Characteristic microvessel relaxation timescales associated with ultrasound-activated microbubbles.

作者信息

Chen Hong, Brayman Andrew A, Matula Thomas J

机构信息

Center for Industrial and Medical Ultrasound, Applied Physics Laboratory, University of Washington, Seattle, Washington 98105, USA.

出版信息

Appl Phys Lett. 2012 Oct 15;101(16):163704. doi: 10.1063/1.4761937. Epub 2012 Oct 19.

DOI:10.1063/1.4761937
PMID:23152641
原文链接:https://pmc.ncbi.nlm.nih.gov/articles/PMC3487921/
Abstract

Ultrasound-activated microbubbles were used as actuators to deform microvessels for quantifying microvessel relaxation timescales at megahertz frequencies.
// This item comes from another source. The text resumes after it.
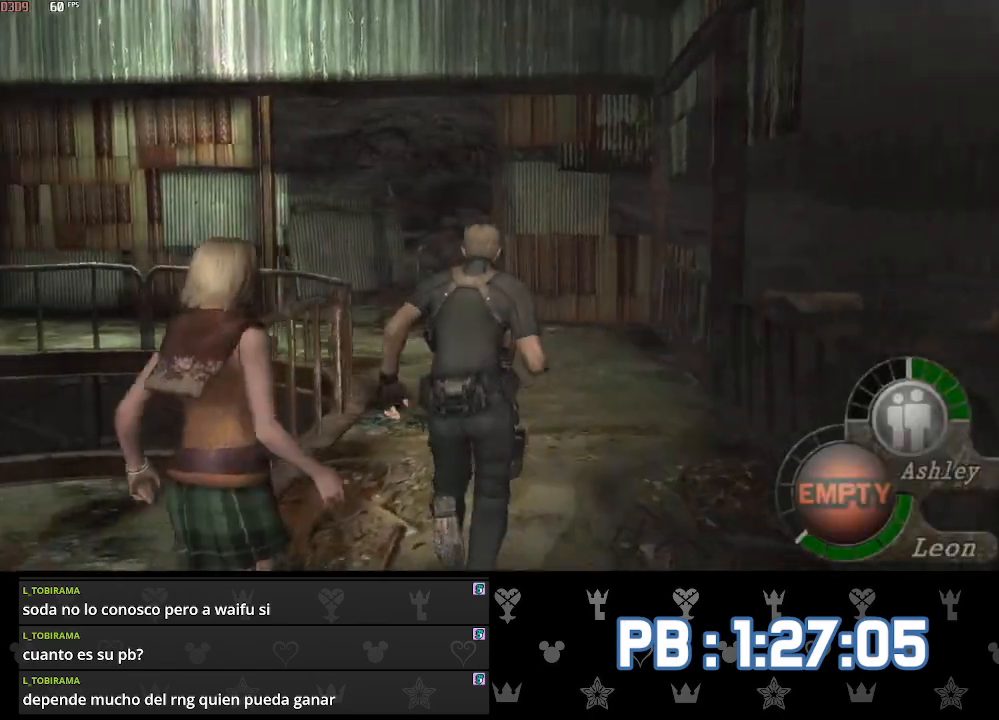
{"buttons": [], "left_stick": "up", "right_stick": "center", "events": [[83, "DPAD_LEFT", "up"]]}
Venules containing ultrasound contrast microbubbles were insonified by short 1 MHz ultrasound pulses. Vessel wall forced-deformations were on the same microsecond timescale as microbubble oscillations. The subsequent relaxation of the vessel was recorded by high-speed photomicrography. The tissue was modeled as a simple Voigt solid. Relaxation time constants were measured to be on the order of ∼10 μs. The correlation coefficients between the model and 38 data sets were never lower than 0.85, suggesting this model is sufficient for modeling tissue relaxation at these frequencies. The results place a bound on potential numerical values for viscosity and elasticity of venules.

摘要

超声激活微泡被用作致动器,使微血管变形,以量化兆赫兹频率下微血管的弛豫时间尺度。含有超声造影微泡的微静脉由1兆赫兹的短超声脉冲进行超声照射。血管壁的强制变形与微泡振荡处于相同的微秒时间尺度。随后通过高速显微摄影记录血管的弛豫过程。该组织被建模为一个简单的沃伊特固体。测得的弛豫时间常数约为10微秒量级。该模型与38个数据集之间的相关系数从未低于0.85,表明该模型足以对这些频率下的组织弛豫进行建模。这些结果为微静脉的粘度和弹性的潜在数值设定了界限。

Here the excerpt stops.